■ **Work instruction**
In the material below, find each line with the string "LIST" and copy it.

*** Opening of Stored data ***

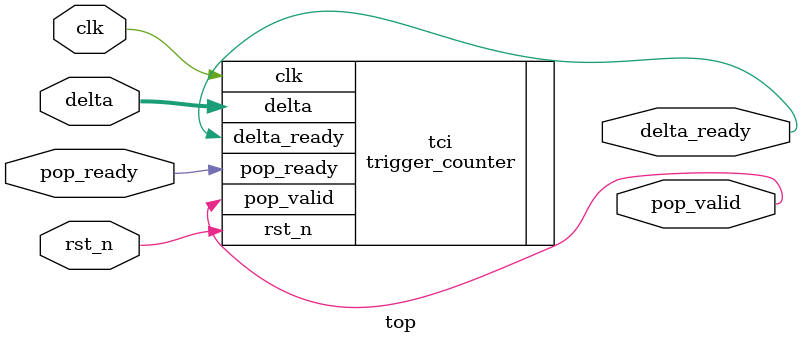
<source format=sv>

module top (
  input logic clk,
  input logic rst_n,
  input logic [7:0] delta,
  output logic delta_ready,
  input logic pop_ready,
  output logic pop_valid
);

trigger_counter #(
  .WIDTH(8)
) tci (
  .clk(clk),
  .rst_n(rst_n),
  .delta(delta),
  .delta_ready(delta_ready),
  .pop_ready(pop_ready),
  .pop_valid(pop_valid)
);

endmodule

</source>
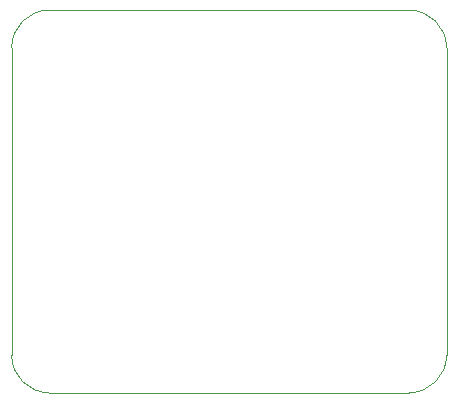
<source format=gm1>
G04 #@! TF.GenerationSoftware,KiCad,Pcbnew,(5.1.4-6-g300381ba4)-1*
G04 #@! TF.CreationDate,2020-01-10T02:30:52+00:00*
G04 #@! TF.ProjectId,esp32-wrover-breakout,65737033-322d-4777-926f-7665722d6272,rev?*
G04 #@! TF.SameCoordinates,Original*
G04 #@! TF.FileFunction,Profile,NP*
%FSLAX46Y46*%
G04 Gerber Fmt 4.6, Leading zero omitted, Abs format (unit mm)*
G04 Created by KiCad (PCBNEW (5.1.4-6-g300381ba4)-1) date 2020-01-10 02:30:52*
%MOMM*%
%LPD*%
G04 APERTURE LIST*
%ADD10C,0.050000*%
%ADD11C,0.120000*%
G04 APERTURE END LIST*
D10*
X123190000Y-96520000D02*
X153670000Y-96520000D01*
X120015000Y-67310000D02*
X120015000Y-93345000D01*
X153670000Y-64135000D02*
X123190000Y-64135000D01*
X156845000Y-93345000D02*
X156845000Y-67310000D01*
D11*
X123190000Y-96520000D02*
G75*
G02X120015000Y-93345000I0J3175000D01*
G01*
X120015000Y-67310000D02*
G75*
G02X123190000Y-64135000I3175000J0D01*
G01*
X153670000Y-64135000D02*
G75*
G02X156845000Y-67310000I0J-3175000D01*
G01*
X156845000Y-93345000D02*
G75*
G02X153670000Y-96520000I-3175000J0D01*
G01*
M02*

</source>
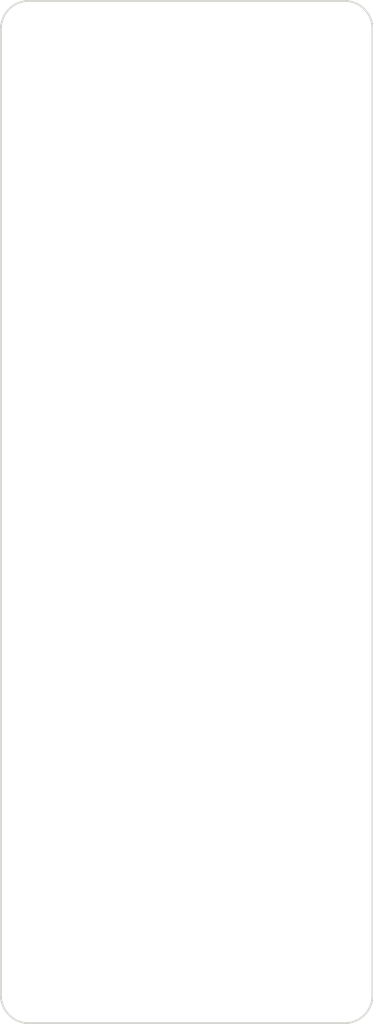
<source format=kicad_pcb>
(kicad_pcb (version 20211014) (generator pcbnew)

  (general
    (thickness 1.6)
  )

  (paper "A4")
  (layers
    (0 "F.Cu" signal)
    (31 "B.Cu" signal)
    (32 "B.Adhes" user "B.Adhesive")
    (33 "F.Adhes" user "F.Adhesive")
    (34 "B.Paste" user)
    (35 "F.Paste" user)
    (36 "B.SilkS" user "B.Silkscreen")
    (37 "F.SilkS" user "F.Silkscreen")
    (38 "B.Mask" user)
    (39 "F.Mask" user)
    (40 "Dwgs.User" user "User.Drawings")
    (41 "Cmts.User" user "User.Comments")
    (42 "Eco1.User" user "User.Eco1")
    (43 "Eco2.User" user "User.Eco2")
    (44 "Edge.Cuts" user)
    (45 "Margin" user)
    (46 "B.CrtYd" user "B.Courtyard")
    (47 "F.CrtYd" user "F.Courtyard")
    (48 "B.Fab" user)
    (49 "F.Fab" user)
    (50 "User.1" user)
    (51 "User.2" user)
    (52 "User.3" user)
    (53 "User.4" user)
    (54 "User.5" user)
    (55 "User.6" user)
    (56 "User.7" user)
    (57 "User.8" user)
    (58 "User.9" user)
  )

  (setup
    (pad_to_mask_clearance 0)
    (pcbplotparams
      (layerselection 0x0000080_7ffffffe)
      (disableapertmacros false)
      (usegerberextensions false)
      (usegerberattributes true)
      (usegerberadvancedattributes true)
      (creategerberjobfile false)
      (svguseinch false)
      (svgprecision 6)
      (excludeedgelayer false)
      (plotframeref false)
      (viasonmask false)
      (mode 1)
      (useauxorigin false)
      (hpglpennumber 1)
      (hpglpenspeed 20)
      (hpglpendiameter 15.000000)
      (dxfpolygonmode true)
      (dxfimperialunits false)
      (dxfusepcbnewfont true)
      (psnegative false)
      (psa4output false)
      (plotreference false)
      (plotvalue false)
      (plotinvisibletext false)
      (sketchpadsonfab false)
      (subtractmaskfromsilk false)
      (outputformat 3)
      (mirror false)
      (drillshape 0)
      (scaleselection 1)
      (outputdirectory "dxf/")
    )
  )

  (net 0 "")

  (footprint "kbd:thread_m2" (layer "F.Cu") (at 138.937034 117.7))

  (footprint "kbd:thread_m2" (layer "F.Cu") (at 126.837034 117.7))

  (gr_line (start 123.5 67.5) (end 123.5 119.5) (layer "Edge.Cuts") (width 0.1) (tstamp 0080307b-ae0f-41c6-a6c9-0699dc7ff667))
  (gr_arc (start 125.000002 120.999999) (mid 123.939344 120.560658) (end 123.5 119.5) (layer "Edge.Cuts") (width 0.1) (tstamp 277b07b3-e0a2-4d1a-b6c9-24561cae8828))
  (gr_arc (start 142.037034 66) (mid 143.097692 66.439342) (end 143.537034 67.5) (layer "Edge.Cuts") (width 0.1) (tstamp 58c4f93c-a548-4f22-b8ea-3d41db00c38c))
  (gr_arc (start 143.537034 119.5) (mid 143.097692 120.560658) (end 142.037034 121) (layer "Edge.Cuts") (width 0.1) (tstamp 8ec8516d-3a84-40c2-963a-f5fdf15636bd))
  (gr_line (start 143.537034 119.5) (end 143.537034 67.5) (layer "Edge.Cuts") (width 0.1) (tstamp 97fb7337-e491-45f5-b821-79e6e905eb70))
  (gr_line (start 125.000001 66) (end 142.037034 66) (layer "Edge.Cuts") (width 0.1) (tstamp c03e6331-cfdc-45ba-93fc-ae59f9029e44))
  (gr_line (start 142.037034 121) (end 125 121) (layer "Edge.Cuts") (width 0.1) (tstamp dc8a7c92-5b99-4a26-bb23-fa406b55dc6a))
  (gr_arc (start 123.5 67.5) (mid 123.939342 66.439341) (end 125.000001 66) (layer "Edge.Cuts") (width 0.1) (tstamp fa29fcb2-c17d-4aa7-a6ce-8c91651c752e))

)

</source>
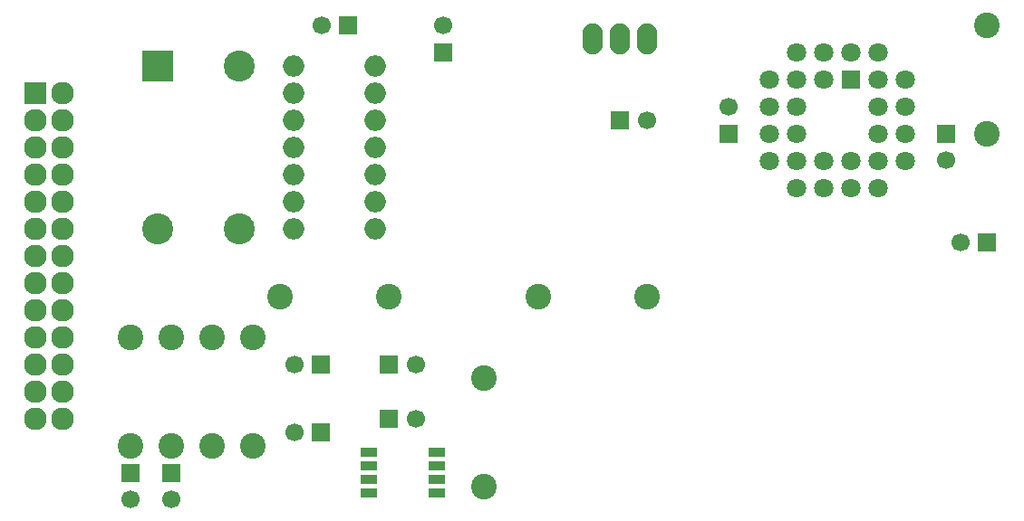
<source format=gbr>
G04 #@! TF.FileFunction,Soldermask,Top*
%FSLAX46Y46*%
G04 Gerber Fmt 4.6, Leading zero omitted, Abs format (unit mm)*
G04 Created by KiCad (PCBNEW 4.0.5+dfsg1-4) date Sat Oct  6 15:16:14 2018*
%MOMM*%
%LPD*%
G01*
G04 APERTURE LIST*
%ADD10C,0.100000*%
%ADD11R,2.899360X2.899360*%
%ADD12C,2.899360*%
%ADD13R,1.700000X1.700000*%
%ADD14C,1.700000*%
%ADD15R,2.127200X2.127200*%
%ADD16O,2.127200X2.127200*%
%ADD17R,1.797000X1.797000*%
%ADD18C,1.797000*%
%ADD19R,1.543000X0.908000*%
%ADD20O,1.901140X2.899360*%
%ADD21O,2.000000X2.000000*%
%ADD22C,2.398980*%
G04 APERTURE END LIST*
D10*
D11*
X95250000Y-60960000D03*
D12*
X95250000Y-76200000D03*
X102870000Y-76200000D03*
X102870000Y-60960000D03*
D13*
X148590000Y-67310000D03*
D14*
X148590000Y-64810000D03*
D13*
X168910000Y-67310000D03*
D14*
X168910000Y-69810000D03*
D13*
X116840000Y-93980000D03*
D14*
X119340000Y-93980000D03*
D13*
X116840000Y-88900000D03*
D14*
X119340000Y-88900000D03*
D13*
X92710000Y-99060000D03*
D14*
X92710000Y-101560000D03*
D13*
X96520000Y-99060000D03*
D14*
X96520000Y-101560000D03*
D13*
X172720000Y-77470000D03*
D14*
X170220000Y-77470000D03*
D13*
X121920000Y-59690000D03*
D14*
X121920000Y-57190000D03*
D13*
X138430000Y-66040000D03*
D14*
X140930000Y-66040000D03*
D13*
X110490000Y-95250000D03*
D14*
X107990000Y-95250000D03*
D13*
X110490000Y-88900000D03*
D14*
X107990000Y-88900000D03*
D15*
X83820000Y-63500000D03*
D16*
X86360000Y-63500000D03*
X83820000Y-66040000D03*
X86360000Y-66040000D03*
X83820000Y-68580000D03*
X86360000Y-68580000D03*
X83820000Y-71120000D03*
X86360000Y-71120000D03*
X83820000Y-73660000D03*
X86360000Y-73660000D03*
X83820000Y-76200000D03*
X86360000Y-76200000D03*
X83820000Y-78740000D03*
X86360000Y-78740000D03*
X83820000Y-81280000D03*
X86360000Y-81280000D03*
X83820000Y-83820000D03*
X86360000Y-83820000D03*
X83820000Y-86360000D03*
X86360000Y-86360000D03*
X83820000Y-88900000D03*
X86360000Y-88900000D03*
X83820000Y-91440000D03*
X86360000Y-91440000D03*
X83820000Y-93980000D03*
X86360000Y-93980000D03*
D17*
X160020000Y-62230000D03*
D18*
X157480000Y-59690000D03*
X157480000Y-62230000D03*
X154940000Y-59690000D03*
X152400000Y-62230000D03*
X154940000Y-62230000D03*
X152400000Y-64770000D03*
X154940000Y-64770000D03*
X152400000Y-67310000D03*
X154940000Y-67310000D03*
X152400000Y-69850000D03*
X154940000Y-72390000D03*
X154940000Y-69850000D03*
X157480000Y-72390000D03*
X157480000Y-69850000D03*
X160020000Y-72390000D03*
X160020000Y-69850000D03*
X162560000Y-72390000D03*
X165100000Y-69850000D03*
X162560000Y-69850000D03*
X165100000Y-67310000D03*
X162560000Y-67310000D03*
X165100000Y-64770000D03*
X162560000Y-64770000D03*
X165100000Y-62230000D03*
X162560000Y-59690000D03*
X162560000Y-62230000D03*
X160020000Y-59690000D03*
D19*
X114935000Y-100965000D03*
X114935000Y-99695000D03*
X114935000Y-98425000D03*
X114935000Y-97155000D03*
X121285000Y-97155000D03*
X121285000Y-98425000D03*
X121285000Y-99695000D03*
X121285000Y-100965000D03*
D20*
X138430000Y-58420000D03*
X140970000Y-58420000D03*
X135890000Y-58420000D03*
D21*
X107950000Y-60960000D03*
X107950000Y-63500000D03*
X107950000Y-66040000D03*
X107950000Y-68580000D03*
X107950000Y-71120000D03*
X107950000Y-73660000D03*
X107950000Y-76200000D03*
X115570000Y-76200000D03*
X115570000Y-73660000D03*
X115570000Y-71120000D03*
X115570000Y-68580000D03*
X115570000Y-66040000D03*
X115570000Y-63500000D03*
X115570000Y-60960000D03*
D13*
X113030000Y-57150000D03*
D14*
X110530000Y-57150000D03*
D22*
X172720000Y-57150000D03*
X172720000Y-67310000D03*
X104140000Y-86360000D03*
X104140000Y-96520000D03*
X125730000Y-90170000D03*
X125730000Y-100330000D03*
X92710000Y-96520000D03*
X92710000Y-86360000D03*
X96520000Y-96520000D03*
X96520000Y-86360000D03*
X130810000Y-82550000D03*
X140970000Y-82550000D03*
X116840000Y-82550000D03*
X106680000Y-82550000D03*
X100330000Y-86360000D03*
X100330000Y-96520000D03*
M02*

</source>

*** Close of Stored data ***

■ **Expected answer**
G04 APERTURE LIST*
G04 APERTURE END LIST*
G04 APERTURE LIST*
G04 APERTURE END LIST*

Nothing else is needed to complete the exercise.